(Collection entries)
-- Opening Marker --

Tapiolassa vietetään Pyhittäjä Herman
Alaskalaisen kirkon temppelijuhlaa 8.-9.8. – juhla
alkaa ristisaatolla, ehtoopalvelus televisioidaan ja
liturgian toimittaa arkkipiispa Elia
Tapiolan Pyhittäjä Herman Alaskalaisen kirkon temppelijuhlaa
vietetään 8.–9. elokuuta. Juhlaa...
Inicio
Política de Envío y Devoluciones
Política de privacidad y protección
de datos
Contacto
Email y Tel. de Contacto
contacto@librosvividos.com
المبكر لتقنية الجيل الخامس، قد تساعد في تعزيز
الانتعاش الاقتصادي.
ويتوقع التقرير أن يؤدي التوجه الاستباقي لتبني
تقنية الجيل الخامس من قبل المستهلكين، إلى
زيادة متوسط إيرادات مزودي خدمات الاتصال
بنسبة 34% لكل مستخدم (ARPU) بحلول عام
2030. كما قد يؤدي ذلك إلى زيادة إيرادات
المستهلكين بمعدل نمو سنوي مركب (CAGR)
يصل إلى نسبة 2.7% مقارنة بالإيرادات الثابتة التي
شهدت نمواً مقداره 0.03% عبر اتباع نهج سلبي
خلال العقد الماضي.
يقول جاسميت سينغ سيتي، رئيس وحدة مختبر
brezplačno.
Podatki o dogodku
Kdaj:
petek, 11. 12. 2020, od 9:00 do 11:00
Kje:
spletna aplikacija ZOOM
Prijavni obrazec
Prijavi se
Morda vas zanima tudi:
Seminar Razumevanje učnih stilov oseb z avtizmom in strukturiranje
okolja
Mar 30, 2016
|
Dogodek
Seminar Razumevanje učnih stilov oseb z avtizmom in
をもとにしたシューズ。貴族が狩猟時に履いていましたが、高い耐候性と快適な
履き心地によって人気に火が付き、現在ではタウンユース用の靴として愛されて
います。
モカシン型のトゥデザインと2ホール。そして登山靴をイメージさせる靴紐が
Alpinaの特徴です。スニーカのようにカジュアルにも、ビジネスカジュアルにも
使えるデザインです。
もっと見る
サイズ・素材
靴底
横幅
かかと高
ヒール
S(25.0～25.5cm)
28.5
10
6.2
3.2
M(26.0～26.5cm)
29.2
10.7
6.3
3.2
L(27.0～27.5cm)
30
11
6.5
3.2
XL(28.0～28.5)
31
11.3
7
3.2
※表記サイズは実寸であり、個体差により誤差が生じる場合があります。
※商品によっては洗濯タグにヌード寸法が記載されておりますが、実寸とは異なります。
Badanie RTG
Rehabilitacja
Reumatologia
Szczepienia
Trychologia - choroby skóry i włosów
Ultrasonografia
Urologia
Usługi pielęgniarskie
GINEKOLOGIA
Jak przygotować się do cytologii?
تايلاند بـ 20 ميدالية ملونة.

-- Closing Marker --
-- Opening Marker --

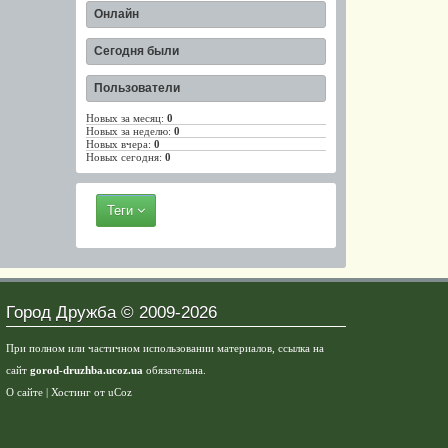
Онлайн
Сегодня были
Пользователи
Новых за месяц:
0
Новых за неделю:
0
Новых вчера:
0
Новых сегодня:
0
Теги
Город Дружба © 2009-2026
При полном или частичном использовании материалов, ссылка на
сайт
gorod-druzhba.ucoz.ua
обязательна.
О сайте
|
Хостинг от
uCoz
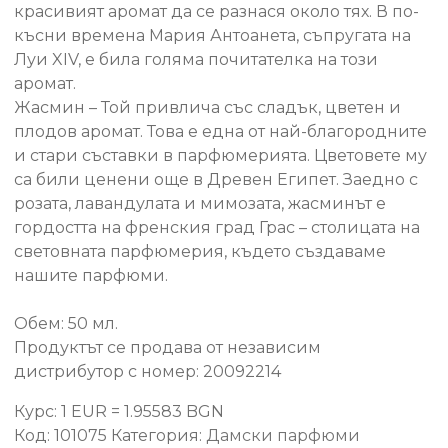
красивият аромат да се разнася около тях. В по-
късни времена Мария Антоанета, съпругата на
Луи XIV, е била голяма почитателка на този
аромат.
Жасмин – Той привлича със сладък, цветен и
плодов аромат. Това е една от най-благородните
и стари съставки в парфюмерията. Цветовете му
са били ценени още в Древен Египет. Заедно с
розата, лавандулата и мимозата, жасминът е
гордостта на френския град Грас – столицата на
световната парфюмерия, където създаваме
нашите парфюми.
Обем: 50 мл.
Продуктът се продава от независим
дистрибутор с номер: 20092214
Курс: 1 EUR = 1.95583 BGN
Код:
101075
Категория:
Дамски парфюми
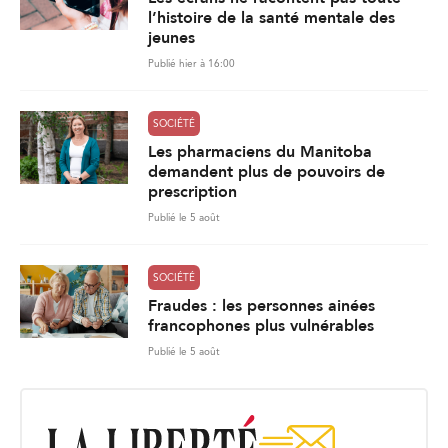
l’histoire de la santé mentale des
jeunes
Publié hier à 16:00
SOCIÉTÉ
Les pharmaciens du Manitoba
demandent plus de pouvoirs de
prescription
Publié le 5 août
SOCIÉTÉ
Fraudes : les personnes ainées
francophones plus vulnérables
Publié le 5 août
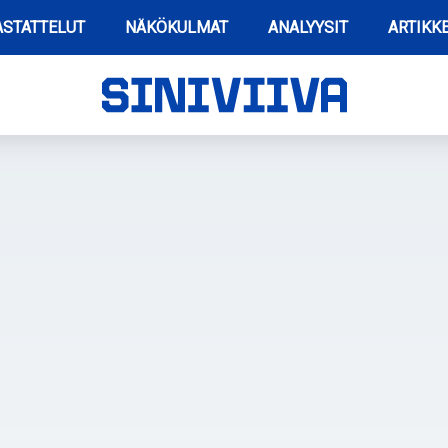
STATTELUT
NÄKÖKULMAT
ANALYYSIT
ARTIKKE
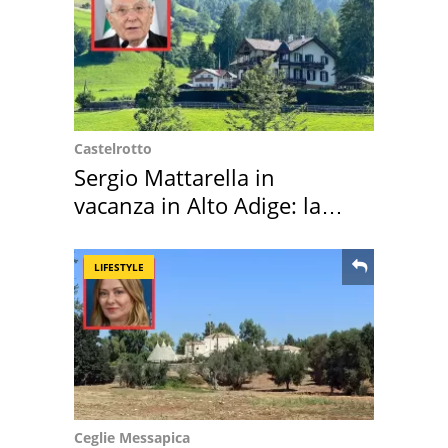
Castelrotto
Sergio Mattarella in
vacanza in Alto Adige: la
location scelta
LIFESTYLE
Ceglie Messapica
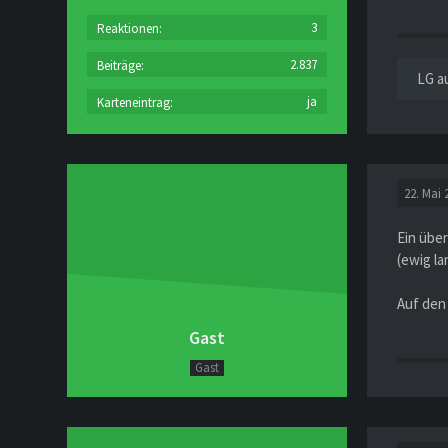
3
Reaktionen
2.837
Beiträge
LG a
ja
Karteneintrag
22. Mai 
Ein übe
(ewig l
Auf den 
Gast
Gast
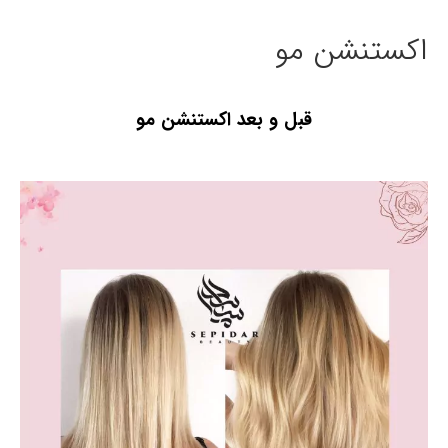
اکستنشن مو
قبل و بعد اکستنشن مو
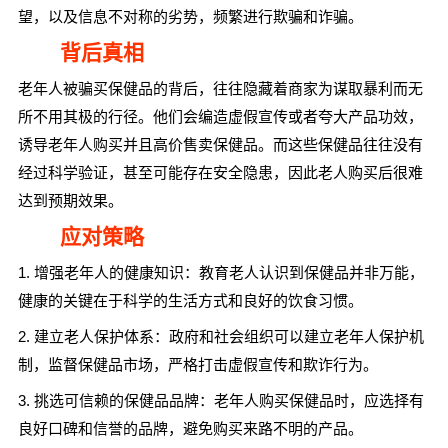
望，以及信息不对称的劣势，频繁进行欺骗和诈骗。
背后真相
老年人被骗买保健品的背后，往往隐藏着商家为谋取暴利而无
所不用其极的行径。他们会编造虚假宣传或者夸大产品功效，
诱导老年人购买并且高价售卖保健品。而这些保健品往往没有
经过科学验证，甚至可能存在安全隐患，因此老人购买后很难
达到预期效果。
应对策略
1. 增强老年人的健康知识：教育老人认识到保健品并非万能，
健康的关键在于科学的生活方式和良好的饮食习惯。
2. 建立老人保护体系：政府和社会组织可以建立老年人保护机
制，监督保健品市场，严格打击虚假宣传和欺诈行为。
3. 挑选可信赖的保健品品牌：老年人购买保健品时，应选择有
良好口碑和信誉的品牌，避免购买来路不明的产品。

-- Closing Marker --

Job — Write out the stretch of lines from "Tapiolassa vietetään Pyhittäjä Herman" through "زيادة متوسط إيرادات مزودي خدمات الاتصال" again, renaming "Inicio" to "Portada" and keeping everything else the same.

Expected answer —
Tapiolassa vietetään Pyhittäjä Herman
Alaskalaisen kirkon temppelijuhlaa 8.-9.8. – juhla
alkaa ristisaatolla, ehtoopalvelus televisioidaan ja
liturgian toimittaa arkkipiispa Elia
Tapiolan Pyhittäjä Herman Alaskalaisen kirkon temppelijuhlaa
vietetään 8.–9. elokuuta. Juhlaa...
Portada
Política de Envío y Devoluciones
Política de privacidad y protección
de datos
Contacto
Email y Tel. de Contacto
contacto@librosvividos.com
المبكر لتقنية الجيل الخامس، قد تساعد في تعزيز
الانتعاش الاقتصادي.
ويتوقع التقرير أن يؤدي التوجه الاستباقي لتبني
تقنية الجيل الخامس من قبل المستهلكين، إلى
زيادة متوسط إيرادات مزودي خدمات الاتصال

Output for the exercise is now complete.